As the government emphasizes strengthening the stewardship code (institutional investors' fiduciary duty) as one of the measures to revitalize the stock market, some say the transparency of disclosures on listed companies' executive compensation should be enhanced to that end.
Under the current disclosure system, institutional investors find it difficult to properly understand the compensation structures of investee company management. The view is that improving this would enable institutional investors to exercise their voting rights more actively.
According to the financial investment industry on the 21st, there is growing support among institutional investors for making listed companies' executive compensation disclosure standards more specific.
For institutional investors, executives' compensation structures are regarded as information that can indirectly assess a company's financial soundness and management efficiency. However, it is practically difficult to obtain concrete information to assess this.
Under current disclosure rules, listed company executives' annual pay is disclosed individually only for those receiving at least 500 million won through the annual business report. Executives below that threshold are disclosed as an "average annual salary per person." It is a structure that makes it difficult to grasp the compensation received by individual executives in detail.
An institutional investor representative said, "Aside from disclosures, institutions also face limits in accessing information on listed companies," and added, "Because executive pay is an indicator that can shed light on a company's financial soundness and management efficiency, we have been consistently asking the financial authorities to expand the scope of executive pay disclosures before strengthening the stewardship code."
Financial authorities previously strengthened disclosure rules on management compensation. In 2013, after controversy erupted over excessive pay for large corporate management, they mandated individual disclosure for high earners receiving at least 500 million won, and since 2018 have required separate disclosure of the average annual salary for non-registered executives.
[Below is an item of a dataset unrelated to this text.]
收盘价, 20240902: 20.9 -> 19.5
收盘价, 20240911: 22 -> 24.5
However, many institutional investors say sufficient information still is not provided. Moreover, the underdeveloped disclosure rules appear to undermine the effectiveness of the stewardship code. The stewardship code system was introduced with the intent that institutional investors would serve as monitors of corporate management, but its role is still viewed as limited.
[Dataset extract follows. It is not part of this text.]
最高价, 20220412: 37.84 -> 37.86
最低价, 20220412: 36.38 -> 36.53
The Financial Supervisory Service began reviewing reform plans last year regarding the executive pay disclosure framework. However, no specific direction has been announced. It also says no decision has been made on whether to disclose individual executives' annual pay.
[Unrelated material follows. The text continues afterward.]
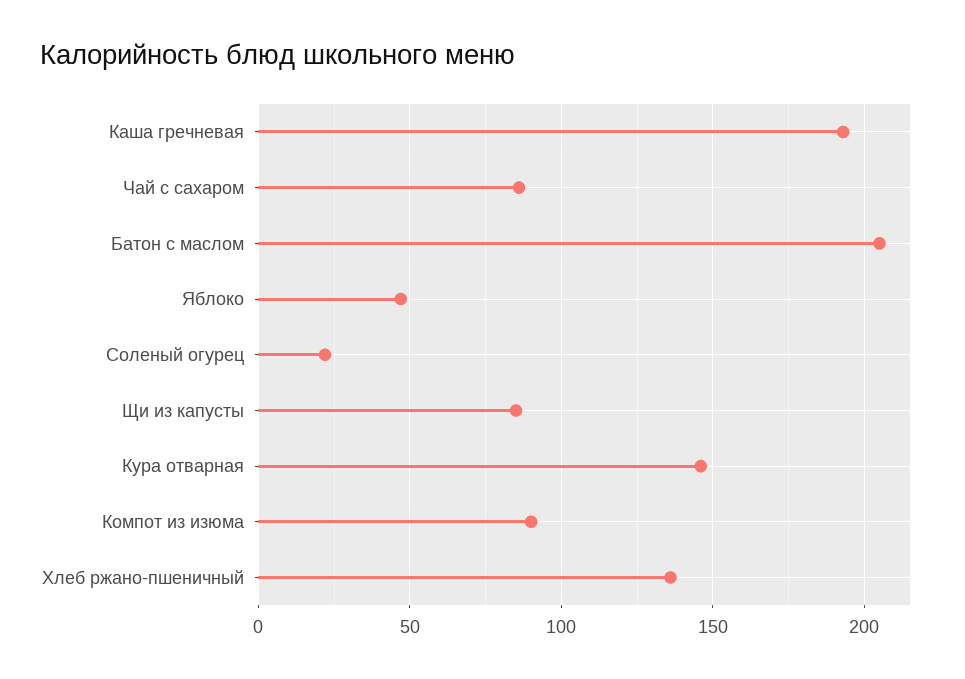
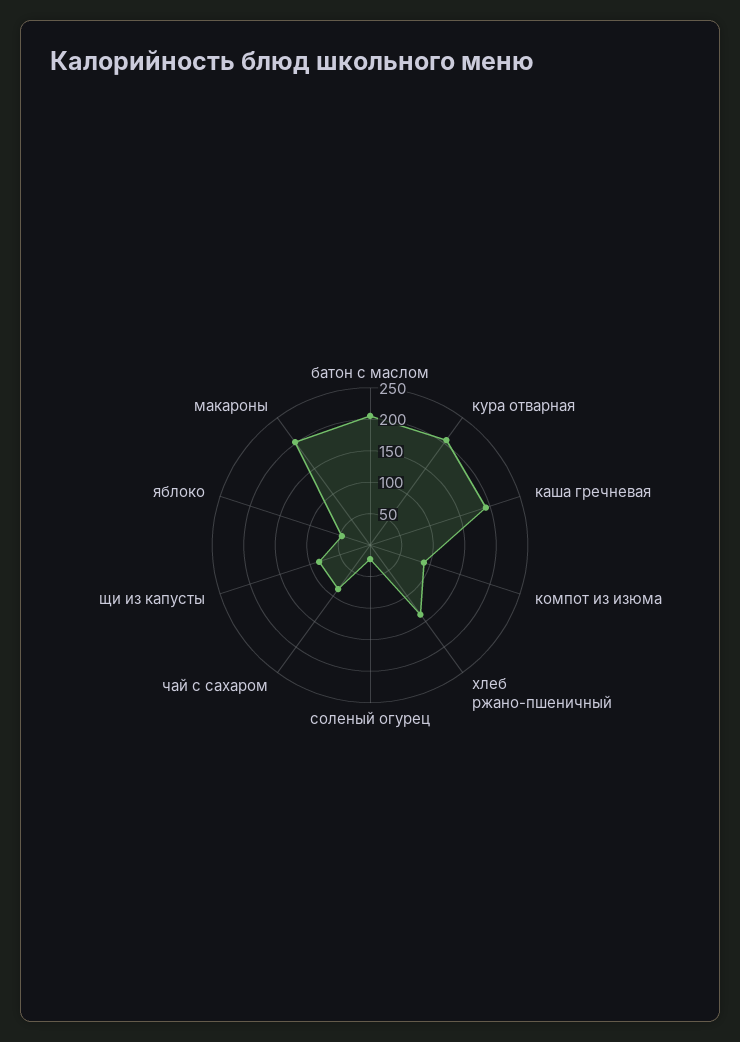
Кура отварная: 145 -> 200
макароны: none -> 200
A financial authority official said, "Since last year, in connection with the push to strengthen the stewardship code, we are well aware of the criticism that disclosures focus on aggregates of executives' pay and lack disclosure of individual pay," but added, "Nothing has been decided specifically."
Corporations say that disclosing all individual salaries of management could dampen corporate activity. They also argue that, compared with overseas disclosure standards, the scope of information disclosure in Korea is actually broader.
A finance executive at a listed company said, "In the United States, disclosure covers only the CEO, CFO, and the next three highest-paid executives," and emphasized, "Considering the actual pay levels, the domestic standard is by no means low."